SİMİT 35 LİRA, ÇAY 50 LİRA
Havalimanında simit 35 lira, kaşarlı simit 110 lira, açma 70 lira, çay 50, su 35 liradan satılıyor. Soğuk içeceklerin ve kahvelerin fiyatı da yüksek. Vişne suyu 90, kola 90, soğuk çay 90, soğuk limonata 78, latte 86, soğuk çikolata 117, Americano 78 liradan satılıyor. Filtre kahvenin fiyatı ise 80 liradan başlıyor. Tabii bunlar tek kişilik fiyatlar, çocuklu bir aile için maliyetin artması da kaçınılmaz oluyor. Fiyatların yüksek olması nedeniyle kafelerde oturmaktan kaçınan yolcular, uçuş saatlerini banklarda oturup beklemeyi tercih ediyor.

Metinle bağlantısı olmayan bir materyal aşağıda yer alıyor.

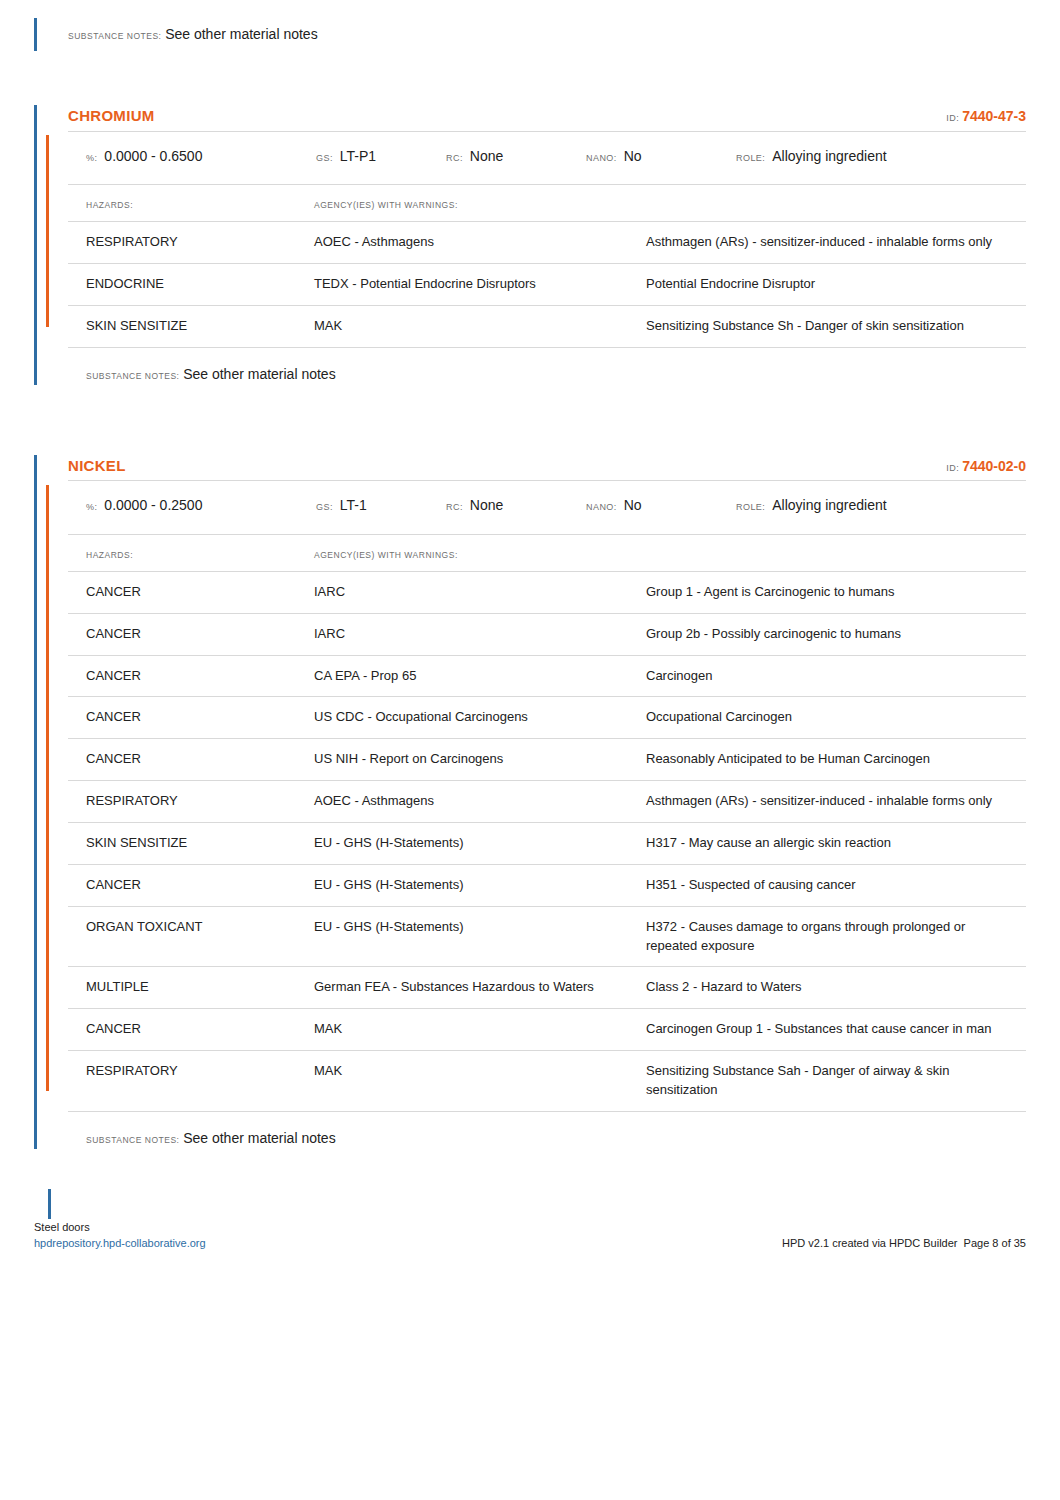Substance Notes: See other material notes
CHROMIUM
ID: 7440-47-3
%: 0.0000 - 0.6500
GS: LT-P1
RC: None
NANO: No
ROLE: Alloying ingredient
| Hazards: | Agency(ies) with Warnings: | |
| --- | --- | --- |
| RESPIRATORY | AOEC - Asthmagens | Asthmagen (ARs) - sensitizer-induced - inhalable forms only |
| ENDOCRINE | TEDX - Potential Endocrine Disruptors | Potential Endocrine Disruptor |
| SKIN SENSITIZE | MAK | Sensitizing Substance Sh - Danger of skin sensitization |
Substance Notes: See other material notes
NICKEL
ID: 7440-02-0
%: 0.0000 - 0.2500
GS: LT-1
RC: None
NANO: No
ROLE: Alloying ingredient
| Hazards: | Agency(ies) with Warnings: | |
| --- | --- | --- |
| CANCER | IARC | Group 1 - Agent is Carcinogenic to humans |
| CANCER | IARC | Group 2b - Possibly carcinogenic to humans |
| CANCER | CA EPA - Prop 65 | Carcinogen |
| CANCER | US CDC - Occupational Carcinogens | Occupational Carcinogen |
| CANCER | US NIH - Report on Carcinogens | Reasonably Anticipated to be Human Carcinogen |
| RESPIRATORY | AOEC - Asthmagens | Asthmagen (ARs) - sensitizer-induced - inhalable forms only |
| SKIN SENSITIZE | EU - GHS (H-Statements) | H317 - May cause an allergic skin reaction |
| CANCER | EU - GHS (H-Statements) | H351 - Suspected of causing cancer |
| ORGAN TOXICANT | EU - GHS (H-Statements) | H372 - Causes damage to organs through prolonged or repeated exposure |
| MULTIPLE | German FEA - Substances Hazardous to Waters | Class 2 - Hazard to Waters |
| CANCER | MAK | Carcinogen Group 1 - Substances that cause cancer in man |
| RESPIRATORY | MAK | Sensitizing Substance Sah - Danger of airway & skin sensitization |
Substance Notes: See other material notes
Steel doors
hpdrepository.hpd-collaborative.org
HPD v2.1 created via HPDC Builder Page 8 of 35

‘İTİRAZ EDİYORLAR BİZ ONLARI TAKMIYORUZ’
Havaalanı içindeki büfelerde fiyatlar yazılmıyor. Alışveriş yapanlardan sıraya girip fiyatları kasadan sormaları isteniyor. Gerekçe ise yüksek fiyatları gören müşterinin 'kaçmasının' engellenmesi. 10 dakika sırada bekleyen bir kişi, sıra kendisine geldiğinde yüksek fiyata rağmen çoğu kez ürünü alıyor. Dışarda 12 lira olan cips burada 110 liradan satılıyor. Büfe çalışanı, fiyatlara itiraz edenler olduğunu ancak yapacak bir şey olmadığını söylüyor. Çalışan, ''İtiraz ediyorlar ama biz onları artık takmıyoruz'' ifadelerini kullanıyor.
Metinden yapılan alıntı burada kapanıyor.